Cassandra gave him a pithy explanation of the possibility of forging such documents, adding, “But obviously there must be something to them, or there would not have been a person searching our attic for the letters Margaret wrote to her father.” She turned back to Sir Philip. “But I see no reason for it to have been Mr. Miller. Why would he have sold the journals in the first place if he knew of the existence of the treasure? Why not come here and steal the letters, steal the book from your library…we would have had no idea why anyone had broken into either place, since we would have known nothing of the maps to the dowry. We would have written this episode off to a thief or a vagrant breaking into Chesilworth for a night.”
“Yes, but you have to remember that Mr. Miller is an American several generations removed from the events. The legend of the missing dowry probably was not handed down in his family from generation to generation, as it was in ours. When he read the journal, he would not have even known where to start. He wouldn’t have known where the Neville and Verrere families lived or who might still have the maps in question. He wouldn’t even know that the dowry was still lost. Our families could have joined together as Margaret requested and found the treasure long ago. The best thing he could do was bring the journals to England and try to sell them.
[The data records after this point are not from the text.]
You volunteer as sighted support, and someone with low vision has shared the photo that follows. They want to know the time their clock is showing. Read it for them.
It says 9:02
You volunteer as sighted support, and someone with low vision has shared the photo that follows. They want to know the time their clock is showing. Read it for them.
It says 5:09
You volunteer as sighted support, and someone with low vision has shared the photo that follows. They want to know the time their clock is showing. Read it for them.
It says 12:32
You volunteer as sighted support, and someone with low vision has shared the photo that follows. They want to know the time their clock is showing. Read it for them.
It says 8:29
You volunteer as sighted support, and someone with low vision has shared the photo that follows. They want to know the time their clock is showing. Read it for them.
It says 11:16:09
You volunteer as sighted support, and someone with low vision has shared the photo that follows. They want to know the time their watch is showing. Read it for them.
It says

He could wait and see who was interested in them, see if he could stir up the Verreres or the Nevilles. He could follow the leads and locate maps. He did, after all, follow the journals to you.”
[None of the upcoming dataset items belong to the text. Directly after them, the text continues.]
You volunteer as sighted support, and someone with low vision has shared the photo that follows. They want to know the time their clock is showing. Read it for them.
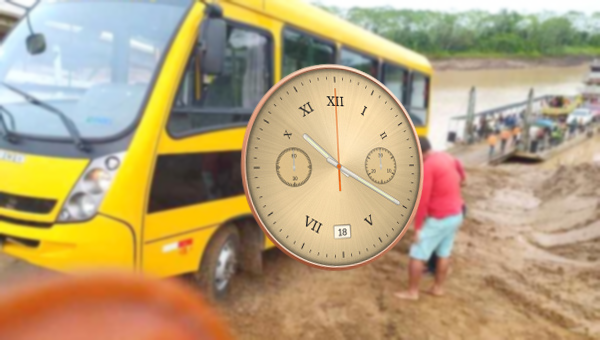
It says 10:20
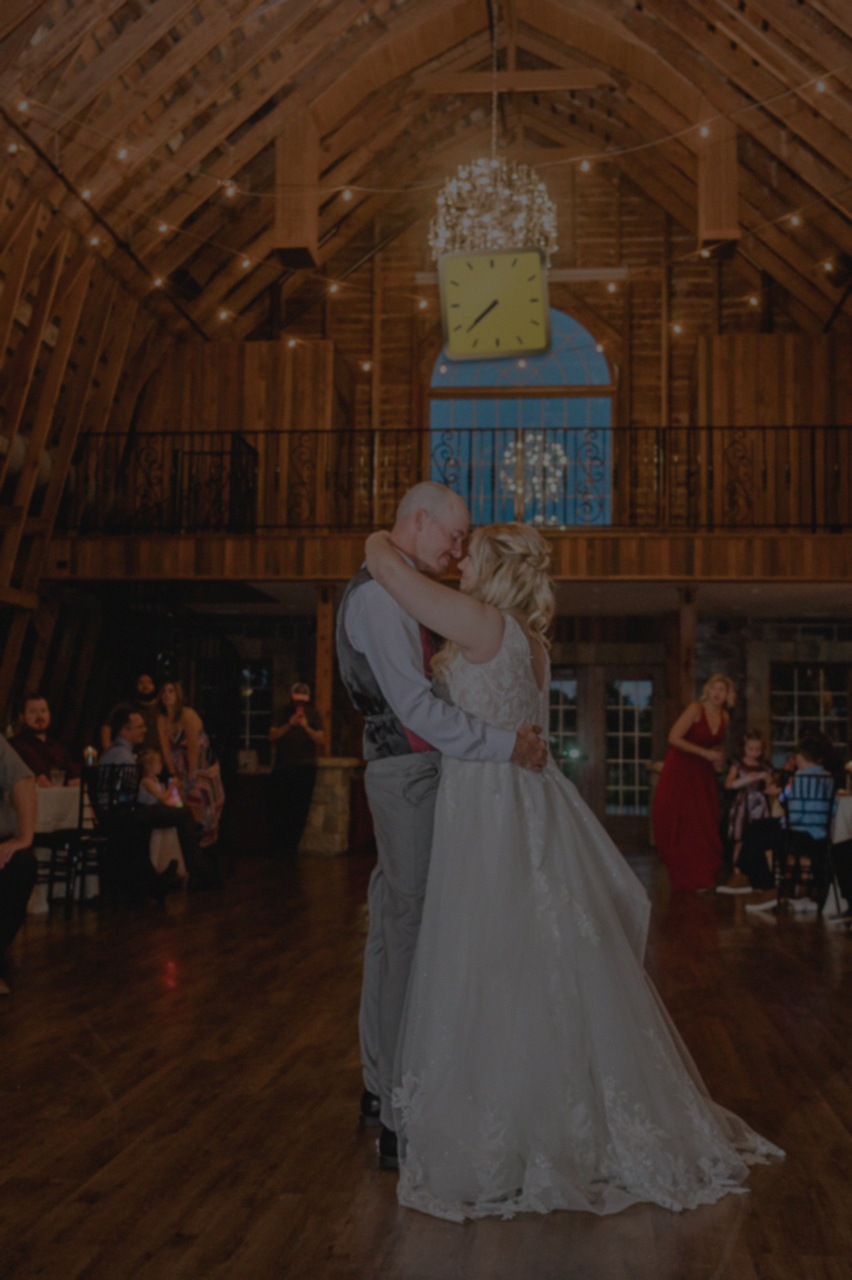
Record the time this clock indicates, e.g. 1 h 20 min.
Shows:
7 h 38 min
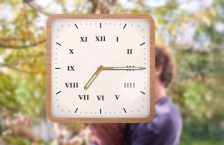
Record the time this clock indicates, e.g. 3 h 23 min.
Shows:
7 h 15 min
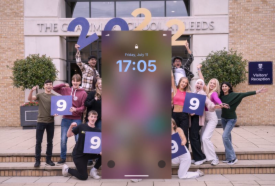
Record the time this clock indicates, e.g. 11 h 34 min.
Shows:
17 h 05 min
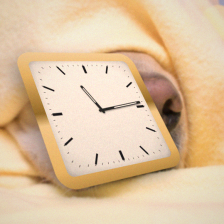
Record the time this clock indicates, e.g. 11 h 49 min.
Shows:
11 h 14 min
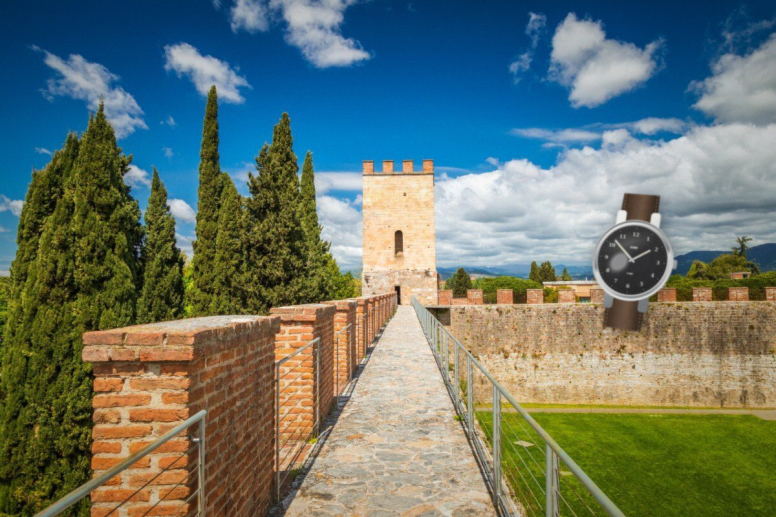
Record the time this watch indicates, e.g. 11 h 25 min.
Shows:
1 h 52 min
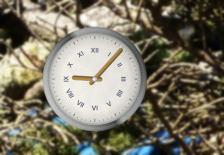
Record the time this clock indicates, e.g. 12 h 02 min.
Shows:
9 h 07 min
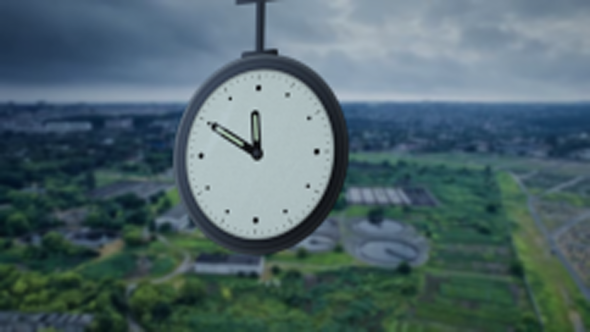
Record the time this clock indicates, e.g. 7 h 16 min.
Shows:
11 h 50 min
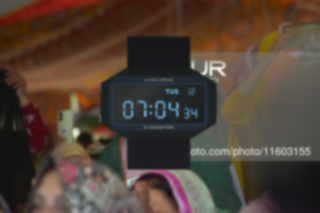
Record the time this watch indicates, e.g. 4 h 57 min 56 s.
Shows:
7 h 04 min 34 s
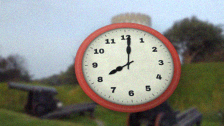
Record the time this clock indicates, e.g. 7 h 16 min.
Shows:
8 h 01 min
“He only wanted to meet us,” Olivia interjected.
“And if I remember correctly,” Sir Philip continued inexorably, “you told him how you were searching your attics for the letters in question. I suspect you even told him about the Nevilles’ part of it. All he would have to know was that Haverly House was the Neville home seat and he could have figured out that he would need to search the library there to retrieve a book. After that, it would have been relatively simple. Search the attics, find the letters, then go on to Haverly House, cutting out all the pesky relatives.”